-- Required action --
Word for word, restate the entries below from their first line through the line that contains "3: (143, 236, 67.88)".

-- Information given --
---+---

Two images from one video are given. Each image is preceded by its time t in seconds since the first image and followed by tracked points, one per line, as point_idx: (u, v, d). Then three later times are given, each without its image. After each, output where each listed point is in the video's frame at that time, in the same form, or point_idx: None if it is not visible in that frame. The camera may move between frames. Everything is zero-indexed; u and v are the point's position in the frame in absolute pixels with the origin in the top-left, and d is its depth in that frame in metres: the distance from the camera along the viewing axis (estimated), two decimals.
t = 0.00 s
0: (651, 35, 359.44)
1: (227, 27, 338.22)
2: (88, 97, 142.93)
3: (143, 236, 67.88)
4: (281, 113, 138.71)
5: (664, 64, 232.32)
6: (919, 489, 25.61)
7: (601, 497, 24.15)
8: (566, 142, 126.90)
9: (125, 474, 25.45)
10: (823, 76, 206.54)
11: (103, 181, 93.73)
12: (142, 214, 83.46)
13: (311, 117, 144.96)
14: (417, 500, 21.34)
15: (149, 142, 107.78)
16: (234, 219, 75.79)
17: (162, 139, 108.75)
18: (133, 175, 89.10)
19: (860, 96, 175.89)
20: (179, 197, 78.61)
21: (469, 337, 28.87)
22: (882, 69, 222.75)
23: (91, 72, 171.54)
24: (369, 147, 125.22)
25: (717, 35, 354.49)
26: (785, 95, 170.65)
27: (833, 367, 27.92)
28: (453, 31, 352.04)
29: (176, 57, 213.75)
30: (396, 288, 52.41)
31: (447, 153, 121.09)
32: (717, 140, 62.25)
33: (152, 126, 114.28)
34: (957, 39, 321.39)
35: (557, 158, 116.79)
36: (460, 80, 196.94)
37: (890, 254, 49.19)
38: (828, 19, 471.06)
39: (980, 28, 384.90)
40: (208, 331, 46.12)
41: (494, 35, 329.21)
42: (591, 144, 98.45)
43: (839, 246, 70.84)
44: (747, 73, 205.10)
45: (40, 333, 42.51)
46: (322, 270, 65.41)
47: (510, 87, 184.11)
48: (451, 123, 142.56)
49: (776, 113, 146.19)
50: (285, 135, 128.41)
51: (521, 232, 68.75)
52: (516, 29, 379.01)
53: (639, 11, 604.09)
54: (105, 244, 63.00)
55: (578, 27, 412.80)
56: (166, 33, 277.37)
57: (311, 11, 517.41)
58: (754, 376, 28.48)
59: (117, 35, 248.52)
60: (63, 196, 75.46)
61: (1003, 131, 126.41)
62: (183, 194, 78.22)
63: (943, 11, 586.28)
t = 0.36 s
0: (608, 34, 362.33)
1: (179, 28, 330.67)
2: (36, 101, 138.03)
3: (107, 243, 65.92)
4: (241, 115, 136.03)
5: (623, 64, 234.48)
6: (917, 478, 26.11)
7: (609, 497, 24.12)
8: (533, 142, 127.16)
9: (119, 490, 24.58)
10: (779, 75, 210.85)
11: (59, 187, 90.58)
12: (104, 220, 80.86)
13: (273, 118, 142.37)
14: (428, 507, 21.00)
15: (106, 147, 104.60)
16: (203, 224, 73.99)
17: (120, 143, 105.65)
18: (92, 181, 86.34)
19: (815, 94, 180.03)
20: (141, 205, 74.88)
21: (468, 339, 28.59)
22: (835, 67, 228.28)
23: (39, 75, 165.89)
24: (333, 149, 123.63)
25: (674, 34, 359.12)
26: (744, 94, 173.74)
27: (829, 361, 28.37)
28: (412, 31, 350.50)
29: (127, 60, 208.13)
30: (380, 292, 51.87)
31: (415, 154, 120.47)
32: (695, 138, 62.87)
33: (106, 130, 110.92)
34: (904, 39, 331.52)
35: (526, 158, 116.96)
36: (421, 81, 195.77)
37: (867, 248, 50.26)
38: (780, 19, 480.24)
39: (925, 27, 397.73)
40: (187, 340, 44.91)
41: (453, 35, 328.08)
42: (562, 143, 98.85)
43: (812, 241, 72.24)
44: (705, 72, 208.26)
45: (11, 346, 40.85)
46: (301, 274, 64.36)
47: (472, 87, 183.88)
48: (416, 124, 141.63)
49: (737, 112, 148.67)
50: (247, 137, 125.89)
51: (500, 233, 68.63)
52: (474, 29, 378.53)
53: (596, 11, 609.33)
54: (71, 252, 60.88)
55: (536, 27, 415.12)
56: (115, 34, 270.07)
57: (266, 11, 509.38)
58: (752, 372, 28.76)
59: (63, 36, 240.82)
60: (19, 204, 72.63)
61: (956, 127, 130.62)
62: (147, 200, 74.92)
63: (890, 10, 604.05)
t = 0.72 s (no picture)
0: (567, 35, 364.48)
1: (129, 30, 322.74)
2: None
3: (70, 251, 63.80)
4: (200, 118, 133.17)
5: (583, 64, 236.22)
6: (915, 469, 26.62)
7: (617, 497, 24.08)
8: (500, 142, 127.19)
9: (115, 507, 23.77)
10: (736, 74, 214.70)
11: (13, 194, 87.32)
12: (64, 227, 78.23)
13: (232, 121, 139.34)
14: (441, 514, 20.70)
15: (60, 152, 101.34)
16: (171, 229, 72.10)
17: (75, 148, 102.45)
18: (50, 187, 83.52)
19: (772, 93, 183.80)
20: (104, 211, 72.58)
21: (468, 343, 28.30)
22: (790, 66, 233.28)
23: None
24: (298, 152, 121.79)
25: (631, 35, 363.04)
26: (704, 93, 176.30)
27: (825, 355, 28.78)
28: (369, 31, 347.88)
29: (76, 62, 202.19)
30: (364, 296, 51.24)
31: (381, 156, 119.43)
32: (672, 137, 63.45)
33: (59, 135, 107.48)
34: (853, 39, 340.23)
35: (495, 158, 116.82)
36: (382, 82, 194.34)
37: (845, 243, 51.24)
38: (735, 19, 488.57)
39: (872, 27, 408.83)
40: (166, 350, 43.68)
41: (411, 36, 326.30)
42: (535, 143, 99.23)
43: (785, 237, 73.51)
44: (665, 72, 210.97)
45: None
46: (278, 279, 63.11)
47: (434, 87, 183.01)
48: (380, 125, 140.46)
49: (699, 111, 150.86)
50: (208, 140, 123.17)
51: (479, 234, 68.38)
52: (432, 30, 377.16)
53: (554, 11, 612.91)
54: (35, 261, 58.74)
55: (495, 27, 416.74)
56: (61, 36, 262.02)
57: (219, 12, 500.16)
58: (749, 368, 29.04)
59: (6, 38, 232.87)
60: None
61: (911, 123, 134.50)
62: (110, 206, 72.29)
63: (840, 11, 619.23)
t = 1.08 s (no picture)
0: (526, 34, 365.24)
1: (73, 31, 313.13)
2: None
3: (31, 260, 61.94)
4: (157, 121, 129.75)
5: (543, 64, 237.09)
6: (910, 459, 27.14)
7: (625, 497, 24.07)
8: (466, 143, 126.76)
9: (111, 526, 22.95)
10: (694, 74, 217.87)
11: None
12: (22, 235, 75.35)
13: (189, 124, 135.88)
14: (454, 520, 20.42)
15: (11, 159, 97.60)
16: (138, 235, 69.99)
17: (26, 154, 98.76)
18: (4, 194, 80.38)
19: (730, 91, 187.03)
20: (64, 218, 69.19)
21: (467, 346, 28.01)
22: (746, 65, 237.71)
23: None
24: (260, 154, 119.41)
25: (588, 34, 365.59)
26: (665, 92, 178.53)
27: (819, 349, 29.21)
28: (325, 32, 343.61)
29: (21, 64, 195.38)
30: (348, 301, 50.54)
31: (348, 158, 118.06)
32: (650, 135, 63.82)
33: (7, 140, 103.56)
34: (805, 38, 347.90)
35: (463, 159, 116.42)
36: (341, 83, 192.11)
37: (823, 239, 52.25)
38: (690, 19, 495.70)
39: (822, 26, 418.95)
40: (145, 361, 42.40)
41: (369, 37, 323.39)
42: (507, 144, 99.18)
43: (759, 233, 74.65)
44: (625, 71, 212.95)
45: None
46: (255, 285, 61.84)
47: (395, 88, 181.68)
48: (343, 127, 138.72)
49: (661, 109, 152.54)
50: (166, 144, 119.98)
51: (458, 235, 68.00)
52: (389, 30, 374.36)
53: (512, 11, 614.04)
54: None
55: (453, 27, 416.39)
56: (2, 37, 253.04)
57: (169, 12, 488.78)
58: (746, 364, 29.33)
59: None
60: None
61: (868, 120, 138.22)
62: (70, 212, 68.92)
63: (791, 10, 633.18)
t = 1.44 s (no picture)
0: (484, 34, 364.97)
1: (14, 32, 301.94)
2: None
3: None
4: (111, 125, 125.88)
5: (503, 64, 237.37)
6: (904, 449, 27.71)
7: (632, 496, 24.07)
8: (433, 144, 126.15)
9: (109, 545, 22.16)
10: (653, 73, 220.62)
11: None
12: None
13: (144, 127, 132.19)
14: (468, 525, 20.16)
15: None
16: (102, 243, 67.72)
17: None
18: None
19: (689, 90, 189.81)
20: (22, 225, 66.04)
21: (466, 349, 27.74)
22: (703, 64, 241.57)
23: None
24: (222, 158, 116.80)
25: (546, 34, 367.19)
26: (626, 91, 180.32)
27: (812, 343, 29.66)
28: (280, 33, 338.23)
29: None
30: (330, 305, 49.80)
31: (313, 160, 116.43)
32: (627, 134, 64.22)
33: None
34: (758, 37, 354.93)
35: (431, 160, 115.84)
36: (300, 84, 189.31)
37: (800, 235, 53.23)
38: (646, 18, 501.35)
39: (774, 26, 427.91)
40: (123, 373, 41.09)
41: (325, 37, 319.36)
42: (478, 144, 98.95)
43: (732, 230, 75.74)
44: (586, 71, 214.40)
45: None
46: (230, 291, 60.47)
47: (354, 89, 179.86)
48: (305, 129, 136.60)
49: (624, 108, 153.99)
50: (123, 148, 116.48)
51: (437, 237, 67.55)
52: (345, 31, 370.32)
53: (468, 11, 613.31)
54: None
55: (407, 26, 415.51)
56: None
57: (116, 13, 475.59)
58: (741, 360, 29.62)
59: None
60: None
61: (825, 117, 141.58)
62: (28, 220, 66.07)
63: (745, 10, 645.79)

---+---

-- Written answer --
Two images from one video are given. Each image is preceded by its time t in seconds since the first image and followed by tracked points, one per line, as point_idx: (u, v, d). Then three later times are given, each without its image. After each, output where each listed point is in the video's frame at that time, in the same form, or point_idx: None if it is not visible in that frame. The camera may move between frames. Everything is zero-indexed; u and v are the point's position in the frame in absolute pixels with the origin in the top-left, and d is its depth in that frame in metres: the distance from the camera along the viewing axis (estimated), two decimals.
t = 0.00 s
0: (651, 35, 359.44)
1: (227, 27, 338.22)
2: (88, 97, 142.93)
3: (143, 236, 67.88)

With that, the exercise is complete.